> Exercice court 1
Dans le passage sur la Guadeloupe, recopiez tout ce qui va de "Nous commençons notre" jusqu'à "verrait presque reculer..." en remplaçant "tsunami" par "raz-de-marée".
> Exercice court 2
Condensez en deux ou trois phrases le paragraphe du passage sur la Guadeloupe qui commence par « Nous commençons notre villégiature », sans perdre ses faits principaux.

> Extrait du document
────────────────────

Mais, il est grand temps pour nous, d'aller user nos chaussures sur les falaises et les rivages de Grande-Terre. Nous allons aussi les maculer de boue dans la forêt tropicale de Basse-Terre. Bref, nous partons pour une série de randonnées. Nous sommes curieux de la magie, du rythme, et des spécificités de la Guadeloupe. Nous partons vers la Porte d'Enfer, la Pointe de la Vigie, le Trou du Souffleur, la Trace des Douaniers, la Pointe des Châteaux, la Mamelle-pigeon, la trace des Contrebandiers.... Bref, nous chatouillons de notre curiosité insatiable les ailes du papillon aux mille facettes. Il est bordé d'un littoral si varié qu'il faut du temps pour l'apprécier. A l'Ouest, l'île est sertie de plages paradisiaques caressées par une mer chaude et calme. Au cœur du papillon, la côte est frangée de mangroves où les oiseaux, protégés, eux-aussi foisonnent. A l'Est des falaises vertigineuses plongent dans l'Océan qui déploie son éventail de couleurs : turquoise psychédélique, émeraude scintillant, bleu profond, outre-mer, indigo marbré.

Nous commençons notre villégiature par la Porte d'Enfer où nous assistons au déchaînement des éléments. Une houle de Nord-Est frappe à la porte, et pénètre dans l'anse tel un tsunami effrayant. Pourtant, le récif calme la furie. Ne parvient, à la plage lovée dans le fond de l'anse, qu'une caresse d'écume domptée. Au Sud-Ouest de Grande-Terre, à la Pointe des Châteaux, les rouleaux sont si furieux qu'ils volent quasiment la vedette à la silhouette particulière des Roches qui pointent vers la Désirade. Impossible de détacher son regard du tableau, il est hypnotique ! Chaque vague damassée d'un cristal virginal s'enroule. L'écume se cabre. Elle livre un combat incessant et s'acharne avec tant de fureur sur le rivage qu'on le verrait presque reculer...

────────────────────

> Données
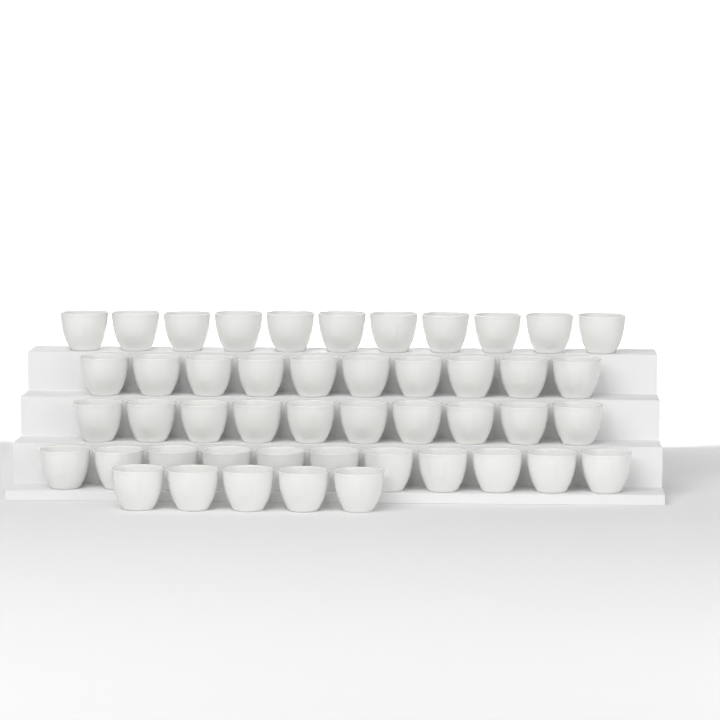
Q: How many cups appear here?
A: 47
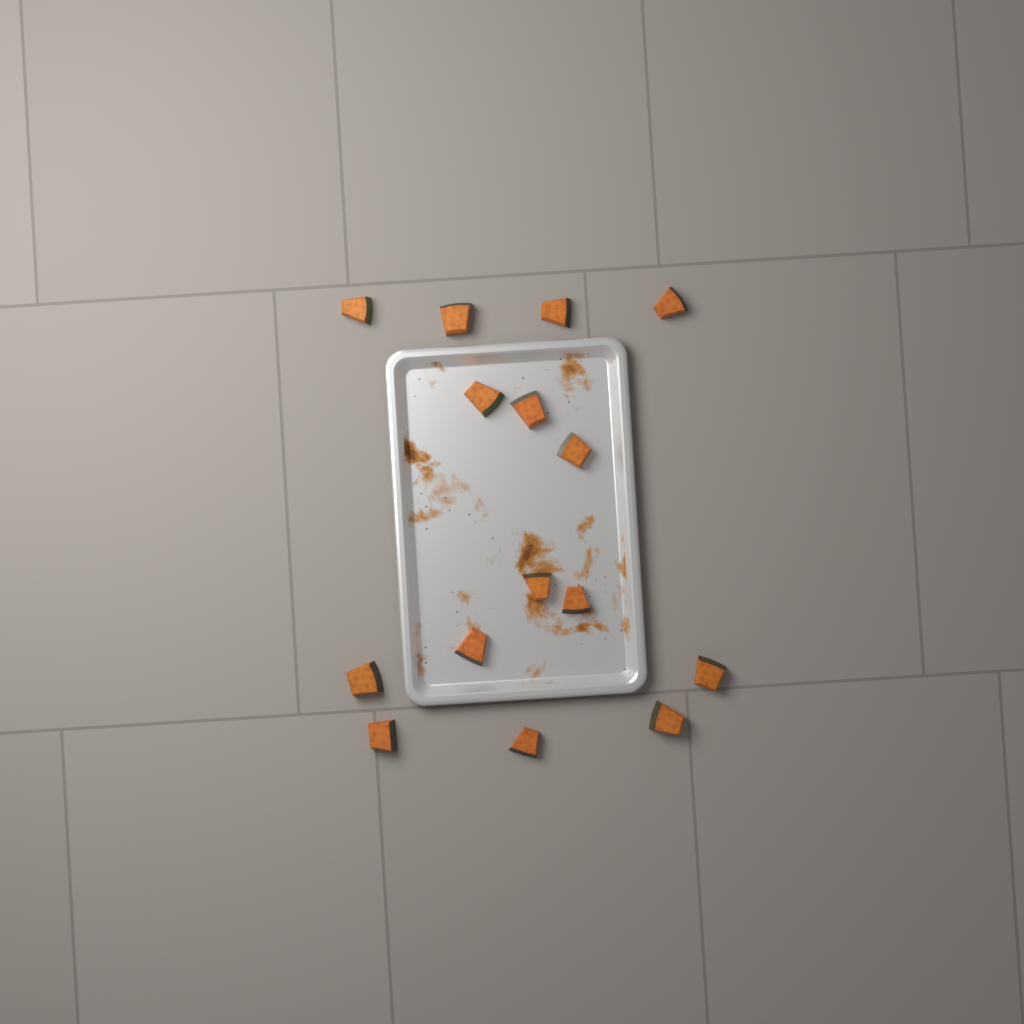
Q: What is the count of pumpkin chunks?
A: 15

────────────────────

> Solution 1
Nous commençons notre villégiature par la Porte d'Enfer où nous assistons au déchaînement des éléments. Une houle de Nord-Est frappe à la porte, et pénètre dans l'anse tel un raz-de-marée effrayant. Pourtant, le récif calme la furie. Ne parvient, à la plage lovée dans le fond de l'anse, qu'une caresse d'écume domptée. Au Sud-Ouest de Grande-Terre, à la Pointe des Châteaux, les rouleaux sont si furieux qu'ils volent quasiment la vedette à la silhouette particulière des Roches qui pointent vers la Désirade. Impossible de détacher son regard du tableau, il est hypnotique ! Chaque vague damassée d'un cristal virginal s'enroule. L'écume se cabre. Elle livre un combat incessant et s'acharne avec tant de fureur sur le rivage qu'on le verrait presque reculer...

> Solution 2
Le séjour commence à la Porte d'Enfer : une houle de Nord-Est pénètre violemment dans l'anse, mais le récif la calme et seule une écume domptée atteint la plage. Au Sud-Ouest de Grande-Terre, à la Pointe des Châteaux, les rouleaux sont si furieux qu'ils volent presque la vedette aux Roches qui pointent vers la Désirade. Le spectacle de ces vagues qui s'acharnent sur le rivage est hypnotique.